We have long made fun of how ugly, irrelevant and obsolete the Lebanese government’s websites were (take a look for example at this hideous eyesore). We have long known that this was indicative of how little the government understood the web. But yesterday’s orchestrated hacks on no less than 4 government websites, including that of the feared General Security, is nothing less than a spectacular humiliation to the Lebanese government and to the people.
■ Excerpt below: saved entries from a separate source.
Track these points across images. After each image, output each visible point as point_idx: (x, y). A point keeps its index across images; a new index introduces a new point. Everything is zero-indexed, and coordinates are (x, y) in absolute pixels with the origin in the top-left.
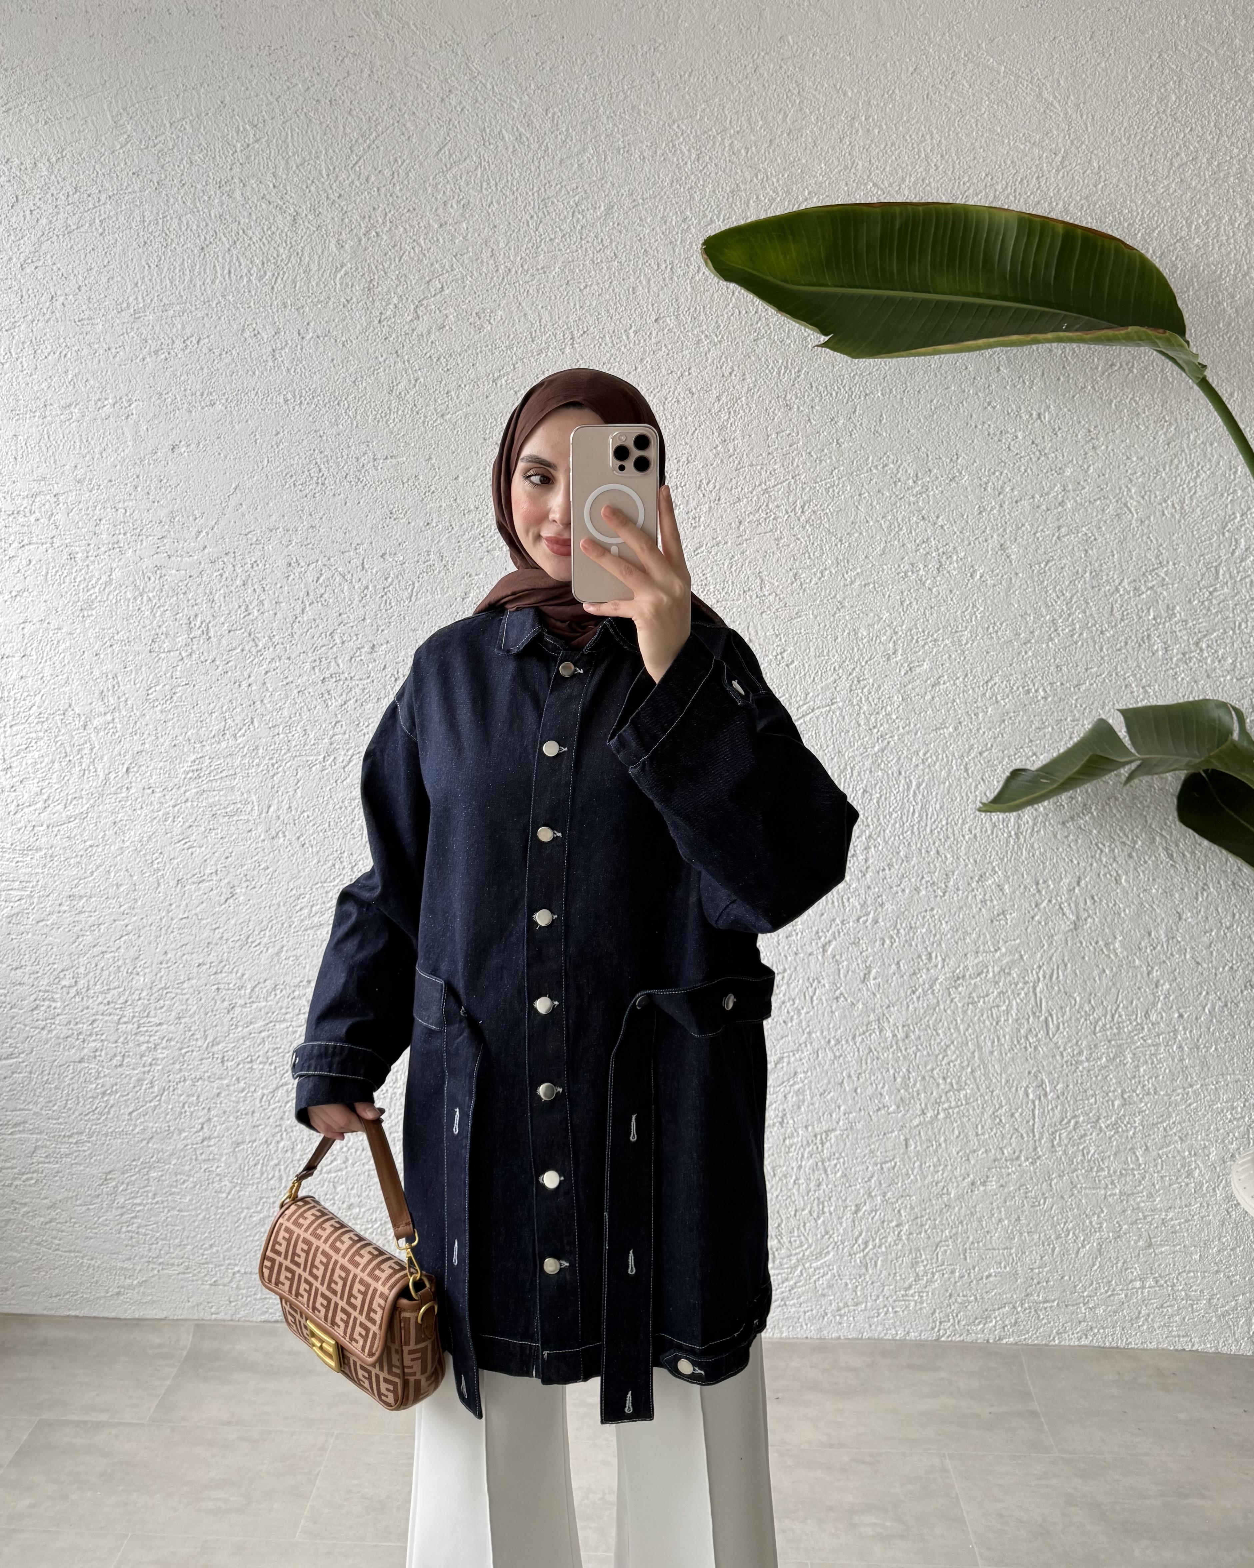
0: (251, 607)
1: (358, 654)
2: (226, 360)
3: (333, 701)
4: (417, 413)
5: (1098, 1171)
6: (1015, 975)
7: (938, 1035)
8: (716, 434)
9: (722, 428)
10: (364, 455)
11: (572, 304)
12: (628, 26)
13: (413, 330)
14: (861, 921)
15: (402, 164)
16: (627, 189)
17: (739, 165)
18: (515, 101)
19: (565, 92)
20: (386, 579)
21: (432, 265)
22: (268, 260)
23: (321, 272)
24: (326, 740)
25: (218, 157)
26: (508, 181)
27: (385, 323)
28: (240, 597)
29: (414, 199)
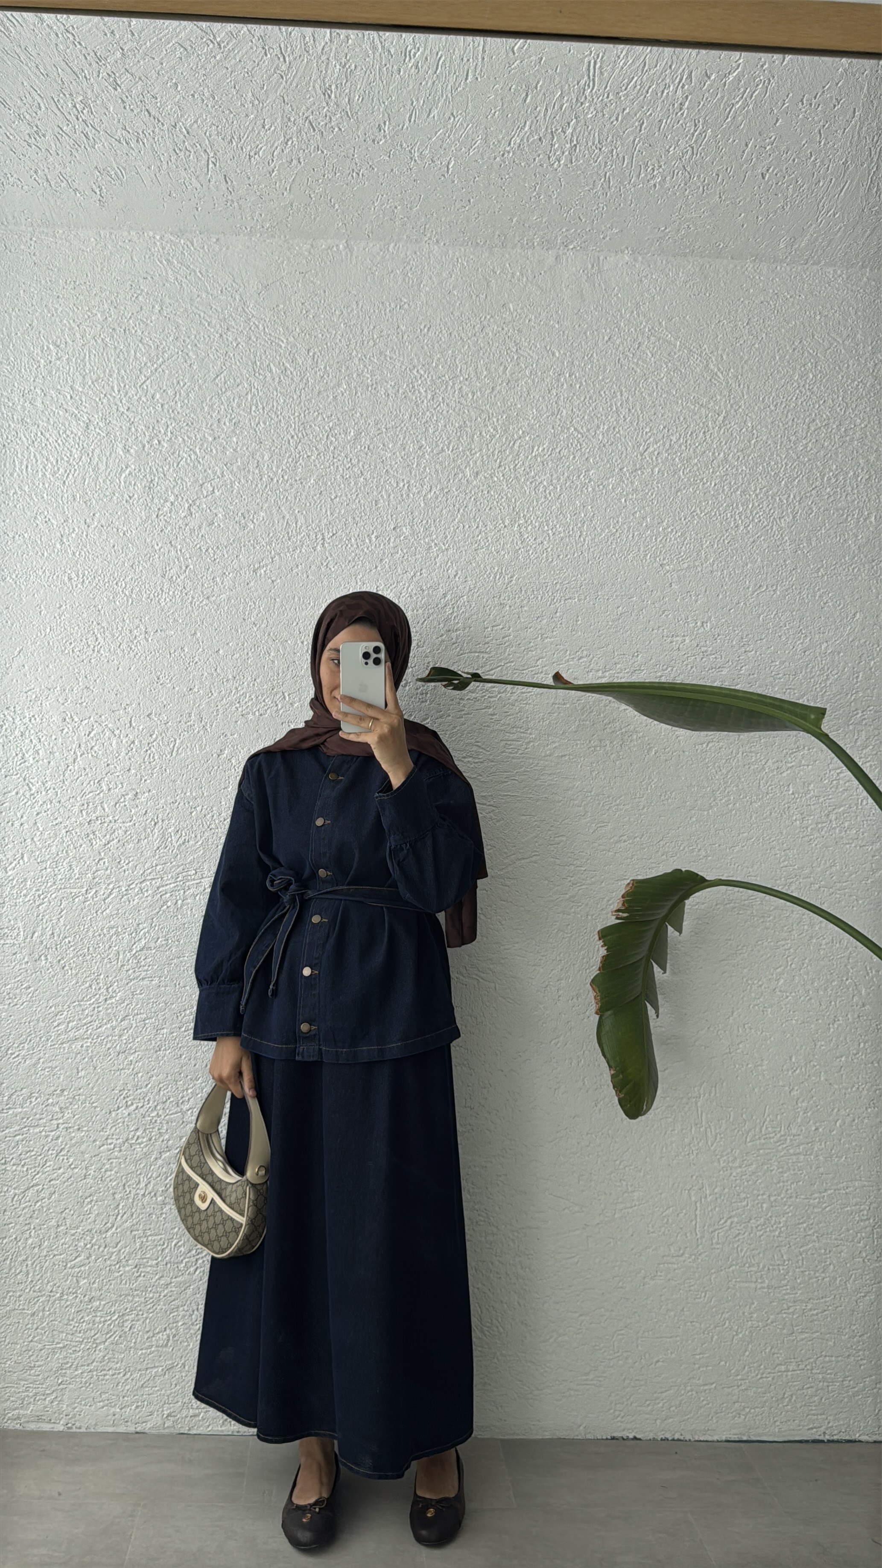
0: (27, 756)
1: (122, 800)
2: (19, 542)
3: (98, 841)
4: (186, 594)
8: (441, 625)
9: (447, 620)
10: (137, 628)
13: (186, 525)
16: (373, 420)
17: (467, 406)
20: (151, 736)
21: (205, 471)
22: (62, 459)
23: (108, 472)
24: (89, 875)
25: (23, 370)
26: (273, 406)
28: (17, 747)
29: (192, 415)
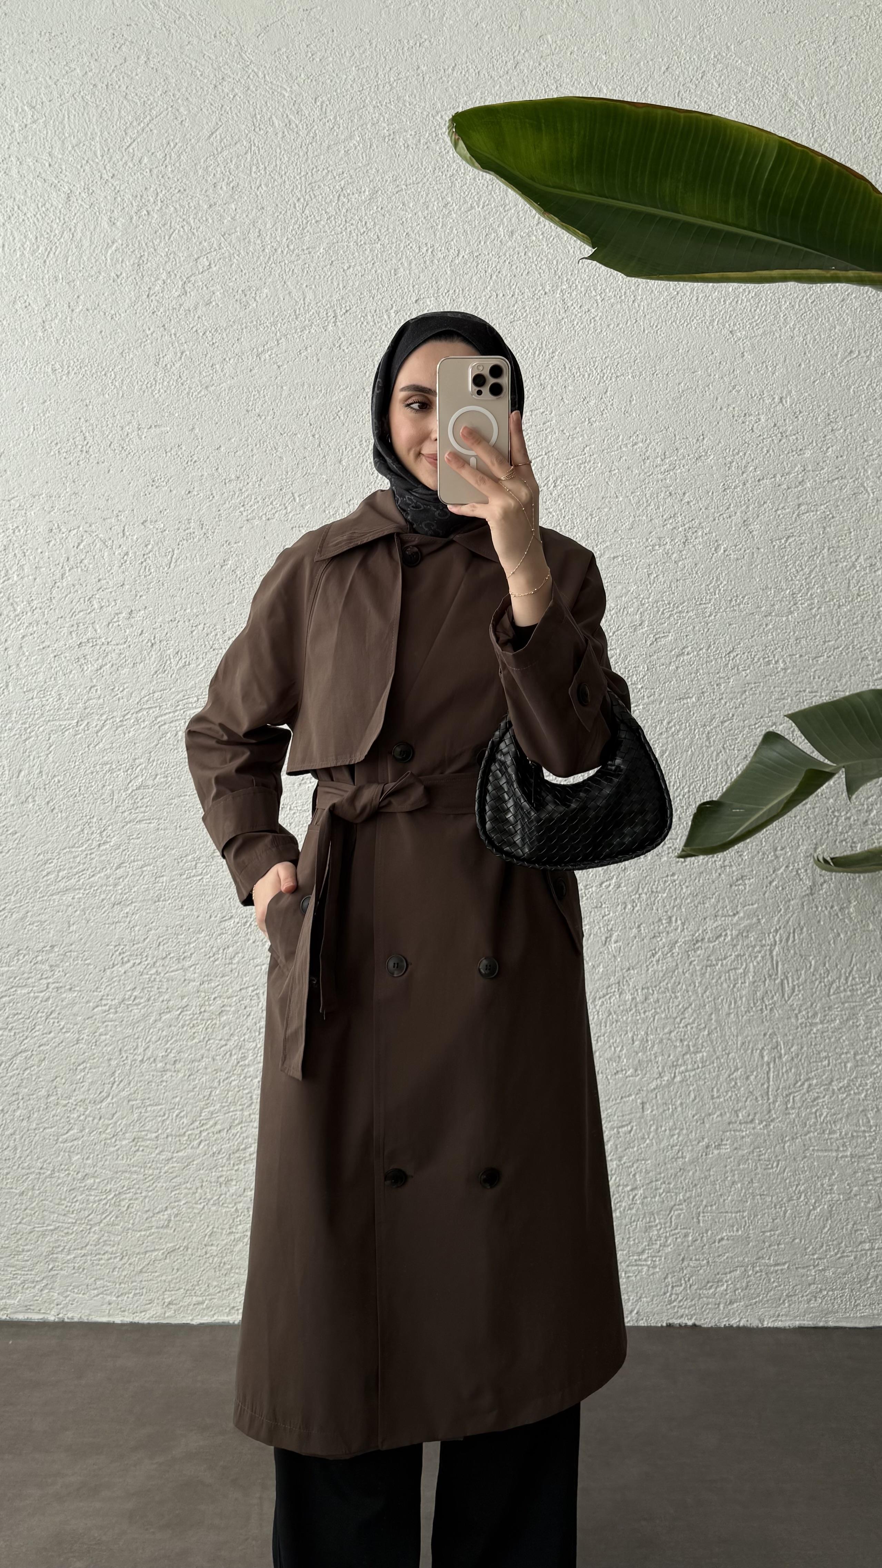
5: (830, 1133)
6: (752, 939)
7: (676, 997)
11: (336, 284)
12: (395, 22)
14: (604, 885)
15: (175, 147)
18: (287, 91)
19: (333, 82)
27: (153, 297)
Lebanese politicians, intellectuals and the media are bickering about old-school topics like power struggles and power failure. These are important matters, but politics of today’s world include other very important issues. People all over the world are having intense debates about internet privacy, about the government’s role in regulating the web, about online copyright protection, about how much companies like Facebook and Google should know about you. These topics are important to the Lebanese as well because of the world’s increasing interconnectedness, and yet our government is not interested in even learning the A-B-Cs of the web.
Caring about the web means that the government should wake up to the fact that websites are not just online brochures (and ugly ones to boot). They are the gateways to huge amounts of data and services that can benefit citizens and significantly increase the country’s productivity and cut waste and graft.
But they can also be the front of intelligence wars, and yesterday’s attacks shows how little we are prepared. If General Security, the intelligence body that handles petabytes of our personal data, had its website hacked so easily by a class warrior, how can we trust its stewardship of our personal data? The problem is, many people are still not interested in asking that question.